:: Exercise material
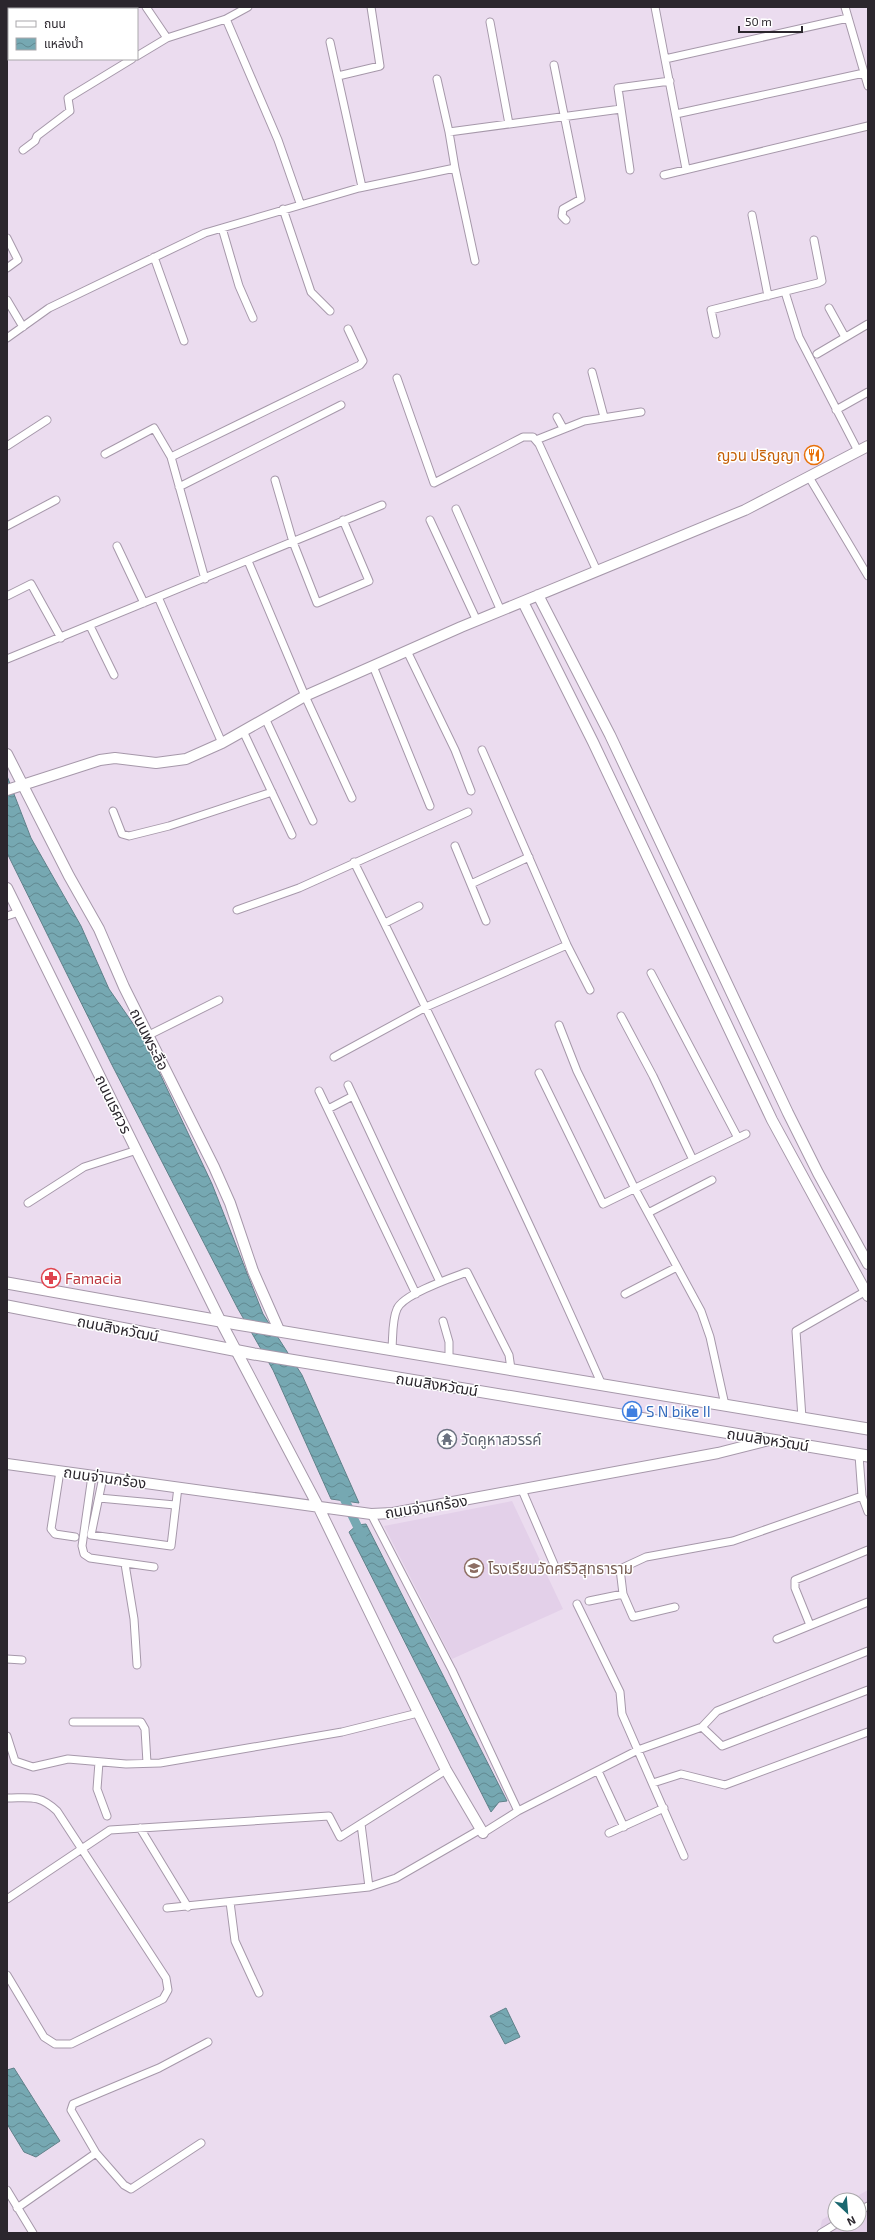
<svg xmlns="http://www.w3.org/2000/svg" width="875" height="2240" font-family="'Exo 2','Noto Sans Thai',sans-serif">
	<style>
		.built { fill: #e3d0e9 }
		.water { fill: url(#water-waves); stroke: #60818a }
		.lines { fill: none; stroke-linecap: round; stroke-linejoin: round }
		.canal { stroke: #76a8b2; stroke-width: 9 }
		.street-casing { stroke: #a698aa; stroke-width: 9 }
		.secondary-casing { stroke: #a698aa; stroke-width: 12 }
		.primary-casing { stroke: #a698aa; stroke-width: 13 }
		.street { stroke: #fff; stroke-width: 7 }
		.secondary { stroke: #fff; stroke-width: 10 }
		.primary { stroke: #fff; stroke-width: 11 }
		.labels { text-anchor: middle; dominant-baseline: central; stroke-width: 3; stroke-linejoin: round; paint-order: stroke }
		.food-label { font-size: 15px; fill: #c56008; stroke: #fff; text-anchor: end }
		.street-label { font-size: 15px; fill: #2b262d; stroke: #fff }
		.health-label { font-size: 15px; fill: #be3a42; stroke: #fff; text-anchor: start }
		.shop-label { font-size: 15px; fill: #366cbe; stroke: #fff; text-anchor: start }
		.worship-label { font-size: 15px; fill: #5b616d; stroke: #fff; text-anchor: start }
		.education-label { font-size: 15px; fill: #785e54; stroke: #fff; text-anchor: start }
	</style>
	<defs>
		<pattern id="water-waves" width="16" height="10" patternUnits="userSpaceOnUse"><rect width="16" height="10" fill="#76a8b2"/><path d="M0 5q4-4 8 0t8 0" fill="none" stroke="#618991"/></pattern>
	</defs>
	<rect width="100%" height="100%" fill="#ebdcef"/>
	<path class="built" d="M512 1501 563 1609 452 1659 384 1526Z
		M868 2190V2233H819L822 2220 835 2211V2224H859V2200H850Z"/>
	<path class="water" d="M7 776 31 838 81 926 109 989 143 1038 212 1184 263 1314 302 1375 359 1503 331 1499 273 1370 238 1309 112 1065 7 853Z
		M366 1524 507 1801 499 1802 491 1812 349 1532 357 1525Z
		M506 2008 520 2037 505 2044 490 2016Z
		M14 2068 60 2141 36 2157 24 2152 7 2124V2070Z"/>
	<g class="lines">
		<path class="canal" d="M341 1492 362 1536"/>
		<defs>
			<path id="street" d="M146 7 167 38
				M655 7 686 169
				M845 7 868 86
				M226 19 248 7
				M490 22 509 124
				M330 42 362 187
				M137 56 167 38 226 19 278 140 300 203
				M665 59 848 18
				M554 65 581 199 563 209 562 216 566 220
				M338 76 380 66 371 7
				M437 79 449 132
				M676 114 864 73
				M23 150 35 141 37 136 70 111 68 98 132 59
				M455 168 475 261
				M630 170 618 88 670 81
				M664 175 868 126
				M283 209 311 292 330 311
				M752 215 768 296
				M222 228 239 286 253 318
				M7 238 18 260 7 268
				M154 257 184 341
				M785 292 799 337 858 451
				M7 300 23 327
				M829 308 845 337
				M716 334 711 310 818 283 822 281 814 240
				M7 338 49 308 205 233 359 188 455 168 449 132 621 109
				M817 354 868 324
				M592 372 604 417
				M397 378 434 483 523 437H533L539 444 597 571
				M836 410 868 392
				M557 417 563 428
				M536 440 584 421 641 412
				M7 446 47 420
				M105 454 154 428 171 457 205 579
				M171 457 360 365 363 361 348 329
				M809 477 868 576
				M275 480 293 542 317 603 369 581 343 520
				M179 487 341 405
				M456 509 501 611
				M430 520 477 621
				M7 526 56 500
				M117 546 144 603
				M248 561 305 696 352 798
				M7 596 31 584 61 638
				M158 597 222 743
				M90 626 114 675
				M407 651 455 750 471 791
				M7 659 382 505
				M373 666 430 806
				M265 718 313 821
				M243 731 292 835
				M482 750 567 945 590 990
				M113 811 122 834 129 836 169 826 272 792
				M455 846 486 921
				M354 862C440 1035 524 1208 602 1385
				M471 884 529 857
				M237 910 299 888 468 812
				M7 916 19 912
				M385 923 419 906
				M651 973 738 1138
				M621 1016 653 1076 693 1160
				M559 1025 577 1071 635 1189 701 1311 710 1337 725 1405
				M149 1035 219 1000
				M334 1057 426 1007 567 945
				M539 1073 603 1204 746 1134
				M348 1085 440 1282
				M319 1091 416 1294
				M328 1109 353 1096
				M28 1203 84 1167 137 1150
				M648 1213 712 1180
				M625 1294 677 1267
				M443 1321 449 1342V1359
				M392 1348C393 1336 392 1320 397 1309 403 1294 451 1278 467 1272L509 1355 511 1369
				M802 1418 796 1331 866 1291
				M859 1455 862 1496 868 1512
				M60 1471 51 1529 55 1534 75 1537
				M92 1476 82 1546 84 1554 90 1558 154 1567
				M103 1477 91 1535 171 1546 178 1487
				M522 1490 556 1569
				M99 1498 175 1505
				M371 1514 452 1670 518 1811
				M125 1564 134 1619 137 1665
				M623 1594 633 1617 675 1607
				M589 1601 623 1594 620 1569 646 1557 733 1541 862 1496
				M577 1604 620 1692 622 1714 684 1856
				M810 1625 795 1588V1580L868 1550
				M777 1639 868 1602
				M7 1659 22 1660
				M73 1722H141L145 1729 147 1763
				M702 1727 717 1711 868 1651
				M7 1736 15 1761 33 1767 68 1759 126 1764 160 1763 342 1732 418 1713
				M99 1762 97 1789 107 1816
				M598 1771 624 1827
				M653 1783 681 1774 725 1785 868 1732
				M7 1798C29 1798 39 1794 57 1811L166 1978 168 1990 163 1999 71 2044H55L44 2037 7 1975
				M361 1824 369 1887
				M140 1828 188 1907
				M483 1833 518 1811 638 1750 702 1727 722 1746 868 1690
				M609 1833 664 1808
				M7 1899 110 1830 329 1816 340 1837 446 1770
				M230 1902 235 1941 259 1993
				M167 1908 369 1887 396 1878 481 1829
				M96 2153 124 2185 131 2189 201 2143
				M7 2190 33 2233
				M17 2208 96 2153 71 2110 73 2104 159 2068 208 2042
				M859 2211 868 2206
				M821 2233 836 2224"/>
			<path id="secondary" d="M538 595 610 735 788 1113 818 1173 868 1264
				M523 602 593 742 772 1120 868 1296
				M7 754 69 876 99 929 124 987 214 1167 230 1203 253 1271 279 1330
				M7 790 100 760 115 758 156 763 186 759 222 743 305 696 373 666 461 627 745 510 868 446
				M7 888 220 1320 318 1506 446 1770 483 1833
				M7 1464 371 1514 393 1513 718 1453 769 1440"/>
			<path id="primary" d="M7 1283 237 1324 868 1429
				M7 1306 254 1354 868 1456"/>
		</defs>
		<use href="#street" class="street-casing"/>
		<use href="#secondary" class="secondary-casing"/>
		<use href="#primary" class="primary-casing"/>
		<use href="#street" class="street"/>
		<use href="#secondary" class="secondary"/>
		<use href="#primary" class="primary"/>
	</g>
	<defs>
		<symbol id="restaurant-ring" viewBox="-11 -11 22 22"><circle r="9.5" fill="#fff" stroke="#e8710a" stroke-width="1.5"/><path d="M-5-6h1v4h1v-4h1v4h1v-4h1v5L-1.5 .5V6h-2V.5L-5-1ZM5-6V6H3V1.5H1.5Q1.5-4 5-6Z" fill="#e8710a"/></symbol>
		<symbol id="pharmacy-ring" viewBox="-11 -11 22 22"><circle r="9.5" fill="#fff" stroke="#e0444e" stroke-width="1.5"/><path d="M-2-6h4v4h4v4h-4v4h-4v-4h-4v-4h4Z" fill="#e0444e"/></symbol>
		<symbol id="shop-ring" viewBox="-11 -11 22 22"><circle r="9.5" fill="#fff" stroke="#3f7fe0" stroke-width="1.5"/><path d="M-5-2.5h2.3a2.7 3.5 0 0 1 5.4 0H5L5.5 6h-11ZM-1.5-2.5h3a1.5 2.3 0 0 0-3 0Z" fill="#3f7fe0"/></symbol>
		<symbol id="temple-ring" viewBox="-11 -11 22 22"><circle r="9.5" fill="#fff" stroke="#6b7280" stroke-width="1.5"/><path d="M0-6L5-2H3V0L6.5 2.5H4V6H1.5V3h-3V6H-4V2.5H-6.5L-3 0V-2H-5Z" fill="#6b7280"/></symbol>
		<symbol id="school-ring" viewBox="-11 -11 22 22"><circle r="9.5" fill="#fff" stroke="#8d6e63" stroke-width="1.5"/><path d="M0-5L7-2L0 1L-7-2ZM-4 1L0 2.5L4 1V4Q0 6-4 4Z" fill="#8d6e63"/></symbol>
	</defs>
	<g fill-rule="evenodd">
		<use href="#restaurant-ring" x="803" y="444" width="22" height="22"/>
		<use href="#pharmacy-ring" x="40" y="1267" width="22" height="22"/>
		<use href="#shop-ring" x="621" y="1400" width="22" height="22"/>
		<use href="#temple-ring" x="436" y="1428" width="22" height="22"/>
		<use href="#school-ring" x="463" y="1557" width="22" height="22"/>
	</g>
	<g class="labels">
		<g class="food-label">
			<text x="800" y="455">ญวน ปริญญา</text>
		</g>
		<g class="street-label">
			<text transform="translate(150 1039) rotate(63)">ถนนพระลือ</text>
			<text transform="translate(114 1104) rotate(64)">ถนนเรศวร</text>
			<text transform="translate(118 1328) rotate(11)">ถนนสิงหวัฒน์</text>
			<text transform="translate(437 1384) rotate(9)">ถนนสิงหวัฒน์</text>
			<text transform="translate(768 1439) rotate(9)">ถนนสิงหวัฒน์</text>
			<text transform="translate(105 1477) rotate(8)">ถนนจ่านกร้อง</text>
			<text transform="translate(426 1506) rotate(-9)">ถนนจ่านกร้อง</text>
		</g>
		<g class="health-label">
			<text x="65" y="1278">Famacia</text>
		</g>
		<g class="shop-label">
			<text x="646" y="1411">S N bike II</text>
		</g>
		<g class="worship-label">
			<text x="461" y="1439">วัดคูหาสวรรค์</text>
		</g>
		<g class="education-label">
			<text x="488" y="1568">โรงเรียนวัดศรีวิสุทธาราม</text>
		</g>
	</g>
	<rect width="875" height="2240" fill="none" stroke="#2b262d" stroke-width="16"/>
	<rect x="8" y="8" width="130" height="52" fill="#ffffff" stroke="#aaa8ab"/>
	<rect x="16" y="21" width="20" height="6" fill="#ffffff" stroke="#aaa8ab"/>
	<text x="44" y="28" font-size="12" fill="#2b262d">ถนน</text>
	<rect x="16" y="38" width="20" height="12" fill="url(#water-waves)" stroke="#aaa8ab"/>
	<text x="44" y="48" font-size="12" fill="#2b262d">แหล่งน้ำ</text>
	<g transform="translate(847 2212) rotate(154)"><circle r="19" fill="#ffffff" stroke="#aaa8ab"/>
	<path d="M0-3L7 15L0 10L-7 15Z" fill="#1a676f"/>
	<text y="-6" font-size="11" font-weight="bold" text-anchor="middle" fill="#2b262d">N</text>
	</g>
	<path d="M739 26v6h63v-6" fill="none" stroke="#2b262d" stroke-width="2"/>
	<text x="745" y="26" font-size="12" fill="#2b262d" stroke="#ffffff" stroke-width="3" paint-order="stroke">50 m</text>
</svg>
::::
● Work instruction: Filter the records above and copy every line that contains the word "lines".

● Response below:
		.lines { fill: none; stroke-linecap: round; stroke-linejoin: round }
	<g class="lines">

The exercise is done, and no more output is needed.